His problem is Colonel Cathcart, who keeps raising the number of missions the men must fly to complete their service. Yet if Yossarian makes any attempts to excuse himself from the perilous missions that he's committed to flying, he's trapped by the Great Loyalty Oath Crusade, the bureaucratic rule from which the book takes its title: a man is considered insane if he willingly continues to fly dangerous combat missions, but if he makes the necessary formal request to be relieved of such missions, the very act of making the request proves that he's sane and therefore ineligible to be relieved. (Summary and book cover courtesy of


I struggled with this book because it seemed extremely tangential to me.  Ooo! Look shiny topic.  Let’s talk about that. Oh wait, I was talking about this.  Back to that.  Ooo! Look shiny other topic.  What were we talking about?
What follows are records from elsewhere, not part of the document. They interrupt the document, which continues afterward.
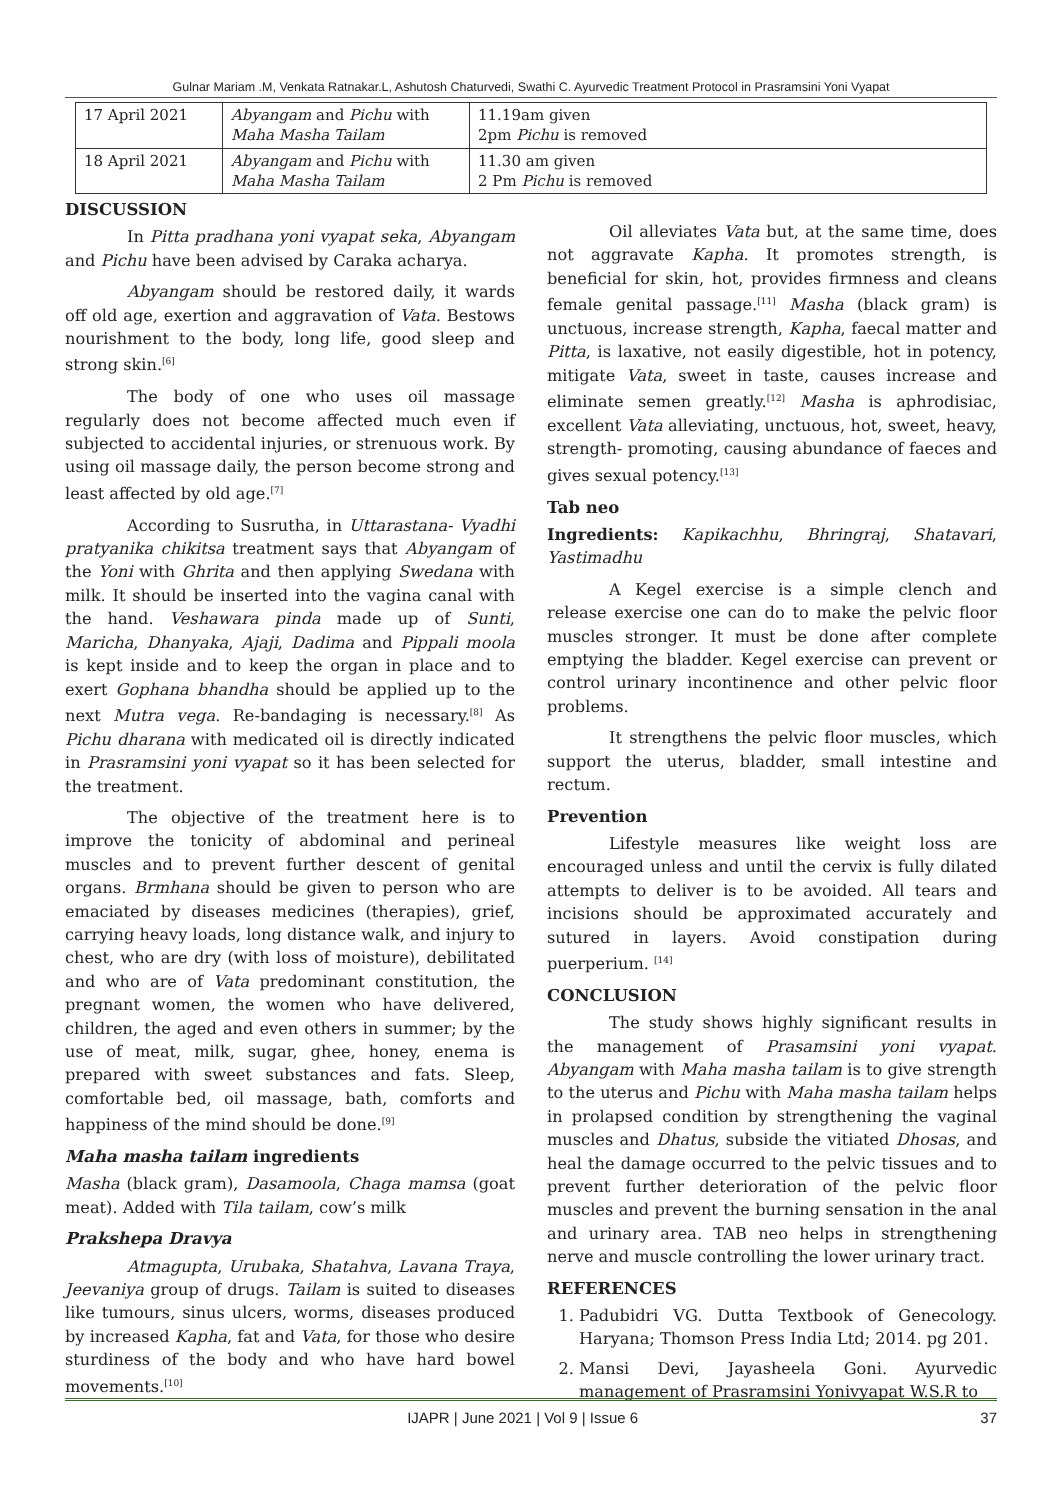Gulnar Mariam .M, Venkata Ratnakar.L, Ashutosh Chaturvedi, Swathi C. Ayurvedic Treatment Protocol in Prasramsini Yoni Vyapat
| 17 April 2021 | Abyangam and Pichu with Maha Masha Tailam | 11.19am given 2pm Pichu is removed |
| 18 April 2021 | Abyangam and Pichu with Maha Masha Tailam | 11.30 am given 2 Pm Pichu is removed |
DISCUSSION
In Pitta pradhana yoni vyapat seka, Abyangam and Pichu have been advised by Caraka acharya.
Abyangam should be restored daily, it wards off old age, exertion and aggravation of Vata. Bestows nourishment to the body, long life, good sleep and strong skin.<sup>[6]</sup>
The body of one who uses oil massage regularly does not become affected much even if subjected to accidental injuries, or strenuous work. By using oil massage daily, the person become strong and least affected by old age.<sup>[7]</sup>
According to Susrutha, in Uttarastana- Vyadhi pratyanika chikitsa treatment says that Abyangam of the Yoni with Ghrita and then applying Swedana with milk. It should be inserted into the vagina canal with the hand. Veshawara pinda made up of Sunti, Maricha, Dhanyaka, Ajaji, Dadima and Pippali moola is kept inside and to keep the organ in place and to exert Gophana bhandha should be applied up to the next Mutra vega. Re-bandaging is necessary.<sup>[8]</sup> As Pichu dharana with medicated oil is directly indicated in Prasramsini yoni vyapat so it has been selected for the treatment.
The objective of the treatment here is to improve the tonicity of abdominal and perineal muscles and to prevent further descent of genital organs. Brmhana should be given to person who are emaciated by diseases medicines (therapies), grief, carrying heavy loads, long distance walk, and injury to chest, who are dry (with loss of moisture), debilitated and who are of Vata predominant constitution, the pregnant women, the women who have delivered, children, the aged and even others in summer; by the use of meat, milk, sugar, ghee, honey, enema is prepared with sweet substances and fats. Sleep, comfortable bed, oil massage, bath, comforts and happiness of the mind should be done.<sup>[9]</sup>
Maha masha tailam ingredients
Masha (black gram), Dasamoola, Chaga mamsa (goat meat). Added with Tila tailam, cow’s milk
Prakshepa Dravya
Atmagupta, Urubaka, Shatahva, Lavana Traya, Jeevaniya group of drugs. Tailam is suited to diseases like tumours, sinus ulcers, worms, diseases produced by increased Kapha, fat and Vata, for those who desire sturdiness of the body and who have hard bowel movements.<sup>[10]</sup>
Oil alleviates Vata but, at the same time, does not aggravate Kapha. It promotes strength, is beneficial for skin, hot, provides firmness and cleans female genital passage.<sup>[11]</sup> Masha (black gram) is unctuous, increase strength, Kapha, faecal matter and Pitta, is laxative, not easily digestible, hot in potency, mitigate Vata, sweet in taste, causes increase and eliminate semen greatly.<sup>[12]</sup> Masha is aphrodisiac, excellent Vata alleviating, unctuous, hot, sweet, heavy, strength- promoting, causing abundance of faeces and gives sexual potency.<sup>[13]</sup>
Tab neo
Ingredients: Kapikachhu, Bhringraj, Shatavari, Yastimadhu
A Kegel exercise is a simple clench and release exercise one can do to make the pelvic floor muscles stronger. It must be done after complete emptying the bladder. Kegel exercise can prevent or control urinary incontinence and other pelvic floor problems.
It strengthens the pelvic floor muscles, which support the uterus, bladder, small intestine and rectum.
Prevention
Lifestyle measures like weight loss are encouraged unless and until the cervix is fully dilated attempts to deliver is to be avoided. All tears and incisions should be approximated accurately and sutured in layers. Avoid constipation during puerperium. <sup>[14]</sup>
CONCLUSION
The study shows highly significant results in the management of Prasamsini yoni vyapat. Abyangam with Maha masha tailam is to give strength to the uterus and Pichu with Maha masha tailam helps in prolapsed condition by strengthening the vaginal muscles and Dhatus, subside the vitiated Dhosas, and heal the damage occurred to the pelvic tissues and to prevent further deterioration of the pelvic floor muscles and prevent the burning sensation in the anal and urinary area. TAB neo helps in strengthening nerve and muscle controlling the lower urinary tract.
REFERENCES
1. Padubidri VG. Dutta Textbook of Genecology. Haryana; Thomson Press India Ltd; 2014. pg 201.
2. Mansi Devi, Jayasheela Goni. Ayurvedic management of Prasramsini Yonivyapat W.S.R to
IJAPR | June 2021 | Vol 9 | Issue 6 37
Sometimes the tangents were set ups for jokes later on, but at that point I wan't engaged anymore because I had trouble keeping track of the other 15 tangents going on.  I was exhausted reading this book and just couldn’t get into it.  I know it’s a classic and people (many friends) think it’s excessively clever, but to me it was a bit like someone coming up to you saying “I am clever!  I’m clever because…” You shouldn’t have to declare it, just let me discover it myself.

I did chuckle at times and I did have spurts where I enjoyed the book. But overall the whole package wasn’t worth it to me.

Warning: Extremely confusing

Rating: 3 stars!

Who should read it? Fans of the absurd.